Add this code to the Tiltfile:

settings = read_json('tilt_option.json', default={})
default_registry(settings.get('default_registry', 'gcr.io/shared-project-registry'))

Add a line to your .gitignore:

# personal tilt settings
tilt_option.json

Team members don’t need to set anything, but new users can change it without modifying the Tiltfile.

Registries that are Special Snowflakes

When Your Registry Has Multiple URLs

URLs on your laptop resolve differently than URLs in your cluster.

In some cases, the URL of a registry (as seen from your laptop) may be different from the URL of the same registry (as seen from your cluster).

For example, your laptop might push your image to localhost:5000/my-image, while your cluster pulls the image from registry:5000/my-image.

Most modern cluster setup tools try to set up DNS to prevent this from happening. But if you do hit this scenario (and you’ll usually know if you are), you can use the host_from_cluster parameter of default_registry to configure the registry host as referenced from your cluster.

default_registry(
    'localhost:5000',
    host_from_cluster='registry:5000'
)

Elastic Container Registry’s Repository Dance

The AWS container registry, ECR, forces you to create a repository ahead of time for each image name.

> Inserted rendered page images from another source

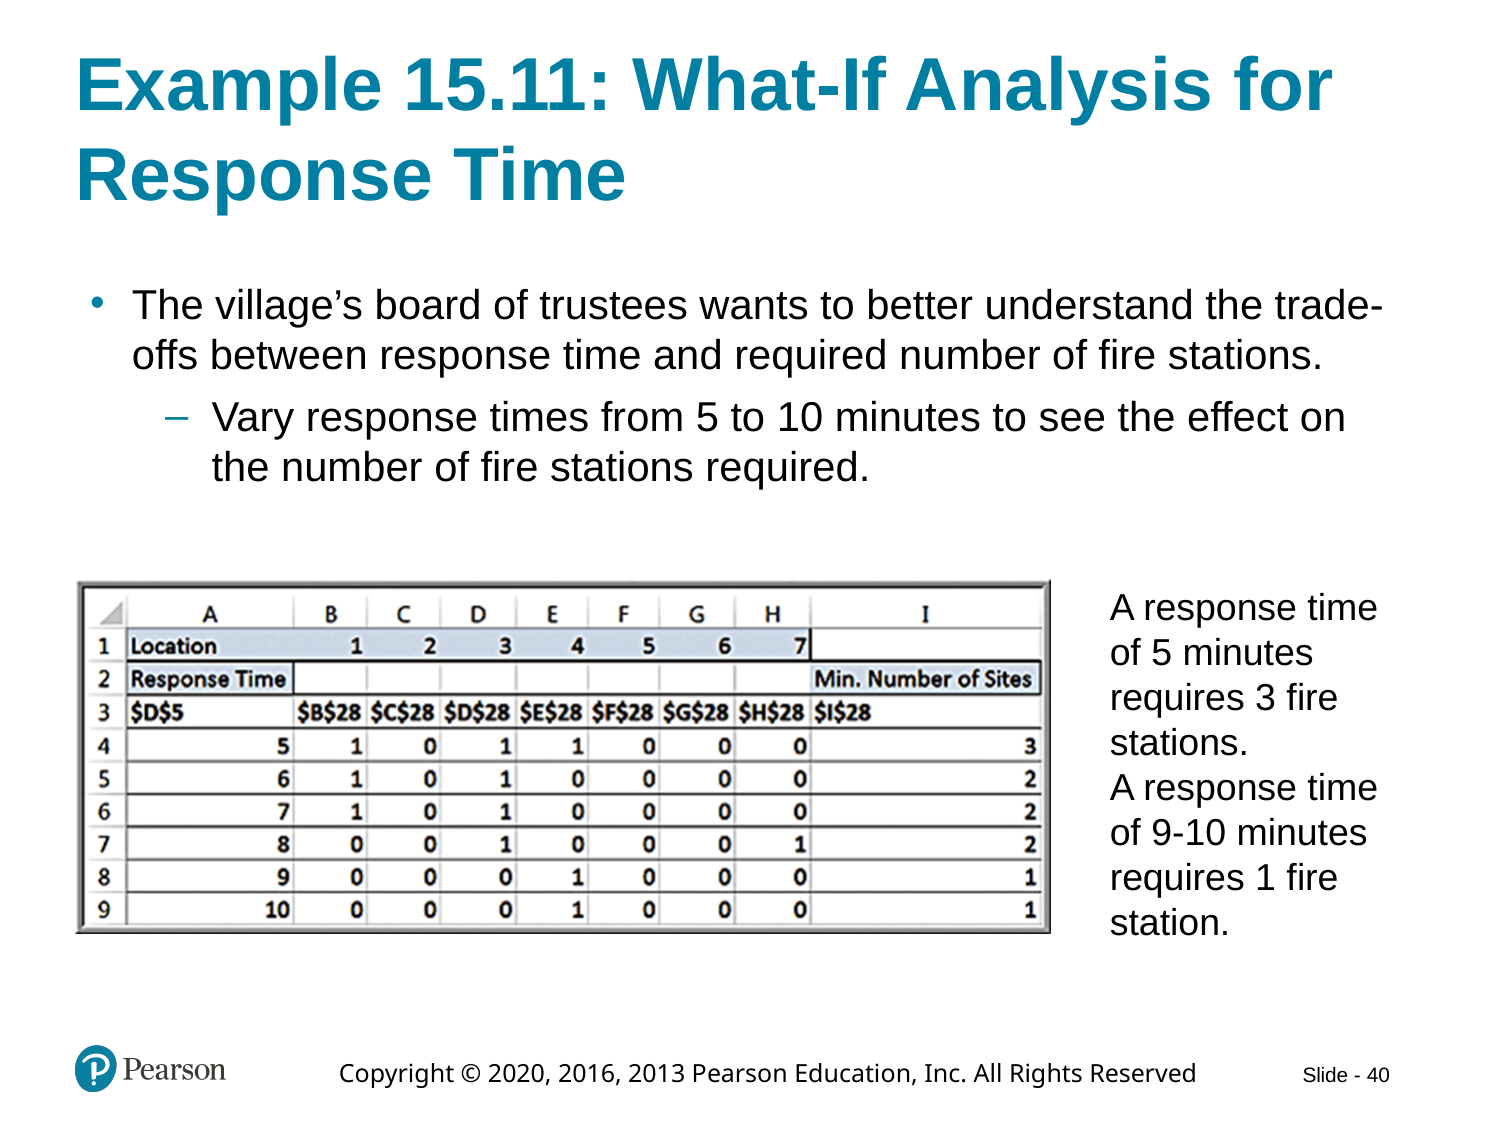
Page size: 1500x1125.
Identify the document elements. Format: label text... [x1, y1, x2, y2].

list A response time of 5 minutes requires 3 fire stations. A response time of 9-10 minutes requires 1 fire station. [1094, 567, 1432, 1003]
picture [101, 1045, 226, 1092]
picture [74, 579, 1051, 934]
picture [75, 1078, 86, 1092]
list The village’s board of trustees wants to better understand the trade-offs between response time and required number of fire stations. Vary response times from 5 to 10 minutes to see the effect on the number of fire stations required. [75, 262, 1432, 533]
picture [83, 1054, 109, 1079]
picture [75, 1045, 90, 1061]
title Example 15.11: What-If Analysis for Response Time [75, 35, 1425, 216]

For teams that use ECR, Tilt offers the option to push all your images to a single repository in the registry.

default_registry(
  'aws_account_id.dkr.ecr.region.amazonaws.com',
  single_name='my-team-name/dev')

Teams can have a shared repository, or a repository per developer:

default_registry(
  'aws_account_id.dkr.ecr.region.amazonaws.com',
  single_name='%s/dev' % os.environ.get('AWS_USERNAME'))

The Hard Way (for 0% of users)

We don’t expect setting up a registry to be hard!

Every single cloud provider is working to make it as easy as possible (including cloud non-providers like Replicated’s ttl.sh above).

If you’re struggling to set up and authenticate to a registry, come talk to us and a support engineer will point you in the right direction.